*TASK DIRECTIONS*.
In the entries below, find the line with "left eye: (381, 67)" and the line with "right elbow: (47, 211)"; give again those lines and every line between them, exactly.

*RECORDS SHOWN*.
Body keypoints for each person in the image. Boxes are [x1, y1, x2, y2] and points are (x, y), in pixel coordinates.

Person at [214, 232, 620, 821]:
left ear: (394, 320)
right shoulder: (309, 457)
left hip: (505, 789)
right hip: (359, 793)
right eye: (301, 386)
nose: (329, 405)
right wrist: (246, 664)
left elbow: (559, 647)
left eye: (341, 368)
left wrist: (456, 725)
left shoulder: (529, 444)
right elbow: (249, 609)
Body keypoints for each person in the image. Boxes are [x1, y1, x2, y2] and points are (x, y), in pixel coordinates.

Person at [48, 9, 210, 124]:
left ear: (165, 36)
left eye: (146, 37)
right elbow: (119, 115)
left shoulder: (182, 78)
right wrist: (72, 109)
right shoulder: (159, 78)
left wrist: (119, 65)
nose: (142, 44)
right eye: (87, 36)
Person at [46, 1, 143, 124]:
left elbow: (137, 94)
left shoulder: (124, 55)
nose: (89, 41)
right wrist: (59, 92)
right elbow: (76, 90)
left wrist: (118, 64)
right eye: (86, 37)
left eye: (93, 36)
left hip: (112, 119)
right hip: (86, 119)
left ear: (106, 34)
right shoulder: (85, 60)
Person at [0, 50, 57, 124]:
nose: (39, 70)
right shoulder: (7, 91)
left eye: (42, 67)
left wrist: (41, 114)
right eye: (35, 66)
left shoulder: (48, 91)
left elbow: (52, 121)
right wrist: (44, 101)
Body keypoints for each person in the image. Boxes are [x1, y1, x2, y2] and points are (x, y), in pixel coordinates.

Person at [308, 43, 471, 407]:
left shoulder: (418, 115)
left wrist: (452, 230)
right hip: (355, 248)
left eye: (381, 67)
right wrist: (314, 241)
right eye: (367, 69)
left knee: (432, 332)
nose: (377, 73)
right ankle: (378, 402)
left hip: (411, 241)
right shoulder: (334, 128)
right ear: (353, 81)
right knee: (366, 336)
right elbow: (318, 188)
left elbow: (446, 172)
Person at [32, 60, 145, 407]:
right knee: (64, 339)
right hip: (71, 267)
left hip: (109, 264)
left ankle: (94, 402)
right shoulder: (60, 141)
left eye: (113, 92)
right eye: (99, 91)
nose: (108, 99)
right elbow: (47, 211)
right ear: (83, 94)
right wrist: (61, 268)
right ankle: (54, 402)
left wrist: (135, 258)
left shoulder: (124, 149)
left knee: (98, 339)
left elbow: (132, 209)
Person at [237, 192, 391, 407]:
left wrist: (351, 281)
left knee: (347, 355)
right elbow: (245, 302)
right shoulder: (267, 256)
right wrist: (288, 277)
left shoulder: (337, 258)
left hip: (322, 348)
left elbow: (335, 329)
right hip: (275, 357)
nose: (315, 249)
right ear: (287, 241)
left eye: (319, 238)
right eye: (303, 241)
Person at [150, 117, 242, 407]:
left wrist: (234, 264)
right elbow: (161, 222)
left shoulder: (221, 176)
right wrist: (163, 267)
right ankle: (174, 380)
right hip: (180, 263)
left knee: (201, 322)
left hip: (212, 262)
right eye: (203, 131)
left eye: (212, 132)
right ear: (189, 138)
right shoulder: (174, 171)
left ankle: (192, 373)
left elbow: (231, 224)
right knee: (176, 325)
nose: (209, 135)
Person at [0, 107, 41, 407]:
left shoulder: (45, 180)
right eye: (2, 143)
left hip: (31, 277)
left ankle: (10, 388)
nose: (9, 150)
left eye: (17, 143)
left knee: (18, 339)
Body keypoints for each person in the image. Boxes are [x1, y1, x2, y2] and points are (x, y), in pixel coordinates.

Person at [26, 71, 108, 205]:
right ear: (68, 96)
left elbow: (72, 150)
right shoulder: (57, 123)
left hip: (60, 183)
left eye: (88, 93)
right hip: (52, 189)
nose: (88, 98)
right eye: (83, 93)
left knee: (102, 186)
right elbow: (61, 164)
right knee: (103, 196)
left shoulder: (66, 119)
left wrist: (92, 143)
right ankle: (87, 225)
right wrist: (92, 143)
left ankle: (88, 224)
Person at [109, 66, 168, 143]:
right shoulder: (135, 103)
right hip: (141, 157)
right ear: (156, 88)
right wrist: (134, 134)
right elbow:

*EXPECTED ANSWER*.
left eye: (381, 67)
right wrist: (314, 241)
right eye: (367, 69)
left knee: (432, 332)
nose: (377, 73)
right ankle: (378, 402)
left hip: (411, 241)
right shoulder: (334, 128)
right ear: (353, 81)
right knee: (366, 336)
right elbow: (318, 188)
left elbow: (446, 172)
Person at [32, 60, 145, 407]:
right knee: (64, 339)
right hip: (71, 267)
left hip: (109, 264)
left ankle: (94, 402)
right shoulder: (60, 141)
left eye: (113, 92)
right eye: (99, 91)
nose: (108, 99)
right elbow: (47, 211)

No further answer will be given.